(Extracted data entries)
+++
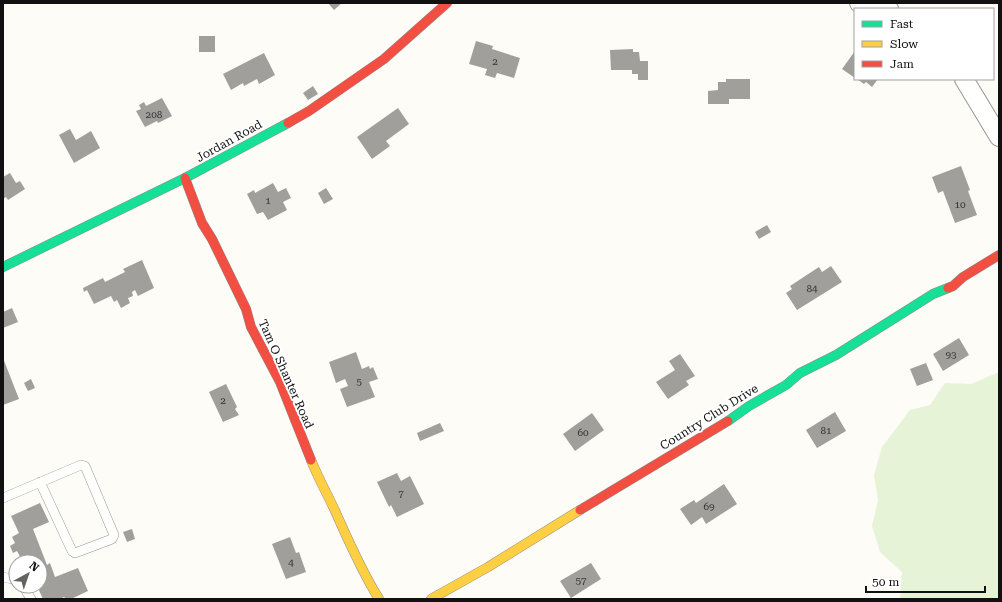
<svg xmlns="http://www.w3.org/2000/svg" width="1002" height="602" viewBox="0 0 1002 602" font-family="'Roboto Serif',serif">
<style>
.green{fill:#e7f3d7}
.building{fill:#a19f9c}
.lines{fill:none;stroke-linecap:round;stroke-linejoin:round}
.lane-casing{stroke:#979795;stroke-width:10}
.street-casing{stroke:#979795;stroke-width:20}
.fast-casing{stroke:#8e8d8b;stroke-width:10}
.slow-casing{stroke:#8e8d8b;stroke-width:10}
.jam-casing{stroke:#8e8d8b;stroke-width:10}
.lane{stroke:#fffffe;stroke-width:9}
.street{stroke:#fffffe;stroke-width:18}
.fast{stroke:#16e098;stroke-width:9}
.slow{stroke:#ffcf43;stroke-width:9}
.jam{stroke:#f24e42;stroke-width:9}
.labels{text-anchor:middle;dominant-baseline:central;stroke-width:4;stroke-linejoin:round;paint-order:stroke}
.number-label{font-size:10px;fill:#353434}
.street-label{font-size:12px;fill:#111;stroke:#fff}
</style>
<rect width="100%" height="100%" fill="#fdfcf7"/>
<!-- green -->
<path class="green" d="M999,372V599H900L902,572L880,552L872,526L878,500L874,475L882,447L910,410L930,405L945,383L971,384Z"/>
<!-- building -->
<path class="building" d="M328,3H342L334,10Z
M199,36H215V52H199Z
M476,41L493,46L492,49L520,58L514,78L497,73L495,78L485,75L487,69L469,64Z
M633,49V52H639L640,61H648V80H638V74H632V70H611L610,50Z
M855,51V78L842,69Z
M264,53L275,75L259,84L257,79L244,86L243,83L231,90L223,74Z
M726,79H750V99H729V104H708V91L718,90V82H726Z
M857,79H878L872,87L866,82L864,84Z
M313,86L318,94L308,100L303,93Z
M162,98L172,116L158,123L157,121L145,127L136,111L141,109L139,105L144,102L146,106Z
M398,108L409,124L386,141L390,146L372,159L357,137Z
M70,129L76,140L91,131L100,148L74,163L59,135Z
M961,166L970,190L968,191L977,215L955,223L943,191L938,193L932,177Z
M10,173L16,183L20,181L25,189L8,200L6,197L3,199V177Z
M273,183L278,192L286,188L291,198L283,202L287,210L268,220L263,212L257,214L247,194L254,190L255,193Z
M326,188L333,199L324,204L318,193Z
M767,225L771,232L759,239L755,232Z
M142,260L154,288L138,296L135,290L132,292L133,296L128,298L130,303L121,308L117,300L114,302L111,296L94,304L87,290L84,292L83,288L103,278L105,282L125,272L123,269Z
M831,266L842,282L797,310L786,293L792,289L790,286L819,267L822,272Z
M12,308L18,322L3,328V312Z
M959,338L969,355L943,371L933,354Z
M356,352L362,369L369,366L370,369L373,367L378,379L369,382L375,397L347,407L340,389L348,386L345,379L336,383L329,362Z
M680,354L695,376L686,381L689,385L668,399L656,382L675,370L669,361Z
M3,358L19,399L3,405Z
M926,363L933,380L917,386L910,369Z
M31,379L35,388L28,391L24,383Z
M226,384L237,407L235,409L239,415L223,422L209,392Z
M835,412L846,431L817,448L806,430Z
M592,413L604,430L575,451L563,434Z
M440,423L444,431L420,441L417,433Z
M397,473L401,481L410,476L424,504L397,517L391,505L389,507L377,482Z
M724,484L737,504L706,524L702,517L691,525L680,509L694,500L696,503Z
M40,503L49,522L33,529L47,565L50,563L55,577L78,568L88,591L71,599H66L64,597L60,599H43L37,586H40L41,584L40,562H30L29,559L23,562L17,551L13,553L10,546L15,543L12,537L19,533L11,516Z
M132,529L135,539L127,542L123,532Z
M290,537L296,553L299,552L306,572L286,579L272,544Z
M591,563L601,579L571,598L560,581Z"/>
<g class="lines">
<!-- lane casing -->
<g class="lane-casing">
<path id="lane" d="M3,498L81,465L85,466L114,535L112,539L75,553L72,551L40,482
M3,577L16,580
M23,586L31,599"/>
</g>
<!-- street casing -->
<g class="street-casing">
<path id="street" d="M859,3L873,4L889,9
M964,79L999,137"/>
</g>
<!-- fast casing -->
<g class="fast-casing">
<path id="fast" d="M3,267L185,178L288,123
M728,421L749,406L786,385L800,373L836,355L933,294L948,288"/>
</g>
<!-- slow casing -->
<g class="slow-casing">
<path id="slow" d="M311,460C318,478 328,495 336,513C349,542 362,572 379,599
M431,599L488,567L580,510"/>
</g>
<!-- jam casing -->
<g class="jam-casing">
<path id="jam" d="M288,123L309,111L384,59L447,3
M185,178L202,223L212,239L246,309L251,327L280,382L311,460
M948,288L953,286L963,277L999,255
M580,510L728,421"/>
</g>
<!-- lane -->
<use href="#lane" class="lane"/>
<!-- street -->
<use href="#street" class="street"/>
<!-- fast -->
<use href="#fast" class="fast"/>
<!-- slow -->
<use href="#slow" class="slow"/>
<!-- jam -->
<use href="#jam" class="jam"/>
</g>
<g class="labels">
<!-- number labels -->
<g class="number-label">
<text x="495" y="61">2</text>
<text x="154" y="114">208</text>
<text x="268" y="200">1</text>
<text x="960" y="204">10</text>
<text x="812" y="288">84</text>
<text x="951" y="354">93</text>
<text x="359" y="381">5</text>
<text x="223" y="400">2</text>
<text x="826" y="430">81</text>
<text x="583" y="432">60</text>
<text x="401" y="493">7</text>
<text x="709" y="506">69</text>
<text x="291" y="562">4</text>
<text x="581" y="580">57</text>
</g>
<!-- street labels -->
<g class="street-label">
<text transform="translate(229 141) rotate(-29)">Jordan Road</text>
<text transform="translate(286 374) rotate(66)">Tam O Shanter Road</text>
<text transform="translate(709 417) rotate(-32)">Country Club Drive</text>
</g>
</g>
<!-- border -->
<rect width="1002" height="602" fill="none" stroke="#111111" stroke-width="8"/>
<!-- legend -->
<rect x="854" y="8" width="140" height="72" fill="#ffffff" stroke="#a0a0a0"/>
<rect x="862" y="21" width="20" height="6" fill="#16e098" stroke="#a0a0a0"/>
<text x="890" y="28" font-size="12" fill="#111111">Fast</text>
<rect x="862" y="41" width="20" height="6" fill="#ffcf43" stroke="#a0a0a0"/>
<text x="890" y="48" font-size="12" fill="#111111">Slow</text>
<rect x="862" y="61" width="20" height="6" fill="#f24e42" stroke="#a0a0a0"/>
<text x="890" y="68" font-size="12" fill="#111111">Jam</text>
<!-- north arrow -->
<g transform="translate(28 574) rotate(40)"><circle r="19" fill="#ffffff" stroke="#a0a0a0"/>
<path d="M0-3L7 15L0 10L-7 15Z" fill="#646362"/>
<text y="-6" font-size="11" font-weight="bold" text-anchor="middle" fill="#111111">N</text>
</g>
<!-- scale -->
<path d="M866 586v6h119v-6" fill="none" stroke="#111111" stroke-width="2"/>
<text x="872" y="586" font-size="12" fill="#111111" stroke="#ffffff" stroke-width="3" paint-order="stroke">50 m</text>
</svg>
+++
Pictures aside, restate all of the entries exactly.

### COMPLETED TASK
<svg xmlns="http://www.w3.org/2000/svg" width="1002" height="602" viewBox="0 0 1002 602" font-family="'Roboto Serif',serif">
<style>
.green{fill:#e7f3d7}
.building{fill:#a19f9c}
.lines{fill:none;stroke-linecap:round;stroke-linejoin:round}
.lane-casing{stroke:#979795;stroke-width:10}
.street-casing{stroke:#979795;stroke-width:20}
.fast-casing{stroke:#8e8d8b;stroke-width:10}
.slow-casing{stroke:#8e8d8b;stroke-width:10}
.jam-casing{stroke:#8e8d8b;stroke-width:10}
.lane{stroke:#fffffe;stroke-width:9}
.street{stroke:#fffffe;stroke-width:18}
.fast{stroke:#16e098;stroke-width:9}
.slow{stroke:#ffcf43;stroke-width:9}
.jam{stroke:#f24e42;stroke-width:9}
.labels{text-anchor:middle;dominant-baseline:central;stroke-width:4;stroke-linejoin:round;paint-order:stroke}
.number-label{font-size:10px;fill:#353434}
.street-label{font-size:12px;fill:#111;stroke:#fff}
</style>
<rect width="100%" height="100%" fill="#fdfcf7"/>
<!-- green -->
<path class="green" d="M999,372V599H900L902,572L880,552L872,526L878,500L874,475L882,447L910,410L930,405L945,383L971,384Z"/>
<!-- building -->
<path class="building" d="M328,3H342L334,10Z
M199,36H215V52H199Z
M476,41L493,46L492,49L520,58L514,78L497,73L495,78L485,75L487,69L469,64Z
M633,49V52H639L640,61H648V80H638V74H632V70H611L610,50Z
M855,51V78L842,69Z
M264,53L275,75L259,84L257,79L244,86L243,83L231,90L223,74Z
M726,79H750V99H729V104H708V91L718,90V82H726Z
M857,79H878L872,87L866,82L864,84Z
M313,86L318,94L308,100L303,93Z
M162,98L172,116L158,123L157,121L145,127L136,111L141,109L139,105L144,102L146,106Z
M398,108L409,124L386,141L390,146L372,159L357,137Z
M70,129L76,140L91,131L100,148L74,163L59,135Z
M961,166L970,190L968,191L977,215L955,223L943,191L938,193L932,177Z
M10,173L16,183L20,181L25,189L8,200L6,197L3,199V177Z
M273,183L278,192L286,188L291,198L283,202L287,210L268,220L263,212L257,214L247,194L254,190L255,193Z
M326,188L333,199L324,204L318,193Z
M767,225L771,232L759,239L755,232Z
M142,260L154,288L138,296L135,290L132,292L133,296L128,298L130,303L121,308L117,300L114,302L111,296L94,304L87,290L84,292L83,288L103,278L105,282L125,272L123,269Z
M831,266L842,282L797,310L786,293L792,289L790,286L819,267L822,272Z
M12,308L18,322L3,328V312Z
M959,338L969,355L943,371L933,354Z
M356,352L362,369L369,366L370,369L373,367L378,379L369,382L375,397L347,407L340,389L348,386L345,379L336,383L329,362Z
M680,354L695,376L686,381L689,385L668,399L656,382L675,370L669,361Z
M3,358L19,399L3,405Z
M926,363L933,380L917,386L910,369Z
M31,379L35,388L28,391L24,383Z
M226,384L237,407L235,409L239,415L223,422L209,392Z
M835,412L846,431L817,448L806,430Z
M592,413L604,430L575,451L563,434Z
M440,423L444,431L420,441L417,433Z
M397,473L401,481L410,476L424,504L397,517L391,505L389,507L377,482Z
M724,484L737,504L706,524L702,517L691,525L680,509L694,500L696,503Z
M40,503L49,522L33,529L47,565L50,563L55,577L78,568L88,591L71,599H66L64,597L60,599H43L37,586H40L41,584L40,562H30L29,559L23,562L17,551L13,553L10,546L15,543L12,537L19,533L11,516Z
M132,529L135,539L127,542L123,532Z
M290,537L296,553L299,552L306,572L286,579L272,544Z
M591,563L601,579L571,598L560,581Z"/>
<g class="lines">
<!-- lane casing -->
<g class="lane-casing">
<path id="lane" d="M3,498L81,465L85,466L114,535L112,539L75,553L72,551L40,482
M3,577L16,580
M23,586L31,599"/>
</g>
<!-- street casing -->
<g class="street-casing">
<path id="street" d="M859,3L873,4L889,9
M964,79L999,137"/>
</g>
<!-- fast casing -->
<g class="fast-casing">
<path id="fast" d="M3,267L185,178L288,123
M728,421L749,406L786,385L800,373L836,355L933,294L948,288"/>
</g>
<!-- slow casing -->
<g class="slow-casing">
<path id="slow" d="M311,460C318,478 328,495 336,513C349,542 362,572 379,599
M431,599L488,567L580,510"/>
</g>
<!-- jam casing -->
<g class="jam-casing">
<path id="jam" d="M288,123L309,111L384,59L447,3
M185,178L202,223L212,239L246,309L251,327L280,382L311,460
M948,288L953,286L963,277L999,255
M580,510L728,421"/>
</g>
<!-- lane -->
<use href="#lane" class="lane"/>
<!-- street -->
<use href="#street" class="street"/>
<!-- fast -->
<use href="#fast" class="fast"/>
<!-- slow -->
<use href="#slow" class="slow"/>
<!-- jam -->
<use href="#jam" class="jam"/>
</g>
<g class="labels">
<!-- number labels -->
<g class="number-label">
<text x="495" y="61">2</text>
<text x="154" y="114">208</text>
<text x="268" y="200">1</text>
<text x="960" y="204">10</text>
<text x="812" y="288">84</text>
<text x="951" y="354">93</text>
<text x="359" y="381">5</text>
<text x="223" y="400">2</text>
<text x="826" y="430">81</text>
<text x="583" y="432">60</text>
<text x="401" y="493">7</text>
<text x="709" y="506">69</text>
<text x="291" y="562">4</text>
<text x="581" y="580">57</text>
</g>
<!-- street labels -->
<g class="street-label">
<text transform="translate(229 141) rotate(-29)">Jordan Road</text>
<text transform="translate(286 374) rotate(66)">Tam O Shanter Road</text>
<text transform="translate(709 417) rotate(-32)">Country Club Drive</text>
</g>
</g>
<!-- border -->
<rect width="1002" height="602" fill="none" stroke="#111111" stroke-width="8"/>
<!-- legend -->
<rect x="854" y="8" width="140" height="72" fill="#ffffff" stroke="#a0a0a0"/>
<rect x="862" y="21" width="20" height="6" fill="#16e098" stroke="#a0a0a0"/>
<text x="890" y="28" font-size="12" fill="#111111">Fast</text>
<rect x="862" y="41" width="20" height="6" fill="#ffcf43" stroke="#a0a0a0"/>
<text x="890" y="48" font-size="12" fill="#111111">Slow</text>
<rect x="862" y="61" width="20" height="6" fill="#f24e42" stroke="#a0a0a0"/>
<text x="890" y="68" font-size="12" fill="#111111">Jam</text>
<!-- north arrow -->
<g transform="translate(28 574) rotate(40)"><circle r="19" fill="#ffffff" stroke="#a0a0a0"/>
<path d="M0-3L7 15L0 10L-7 15Z" fill="#646362"/>
<text y="-6" font-size="11" font-weight="bold" text-anchor="middle" fill="#111111">N</text>
</g>
<!-- scale -->
<path d="M866 586v6h119v-6" fill="none" stroke="#111111" stroke-width="2"/>
<text x="872" y="586" font-size="12" fill="#111111" stroke="#ffffff" stroke-width="3" paint-order="stroke">50 m</text>
</svg>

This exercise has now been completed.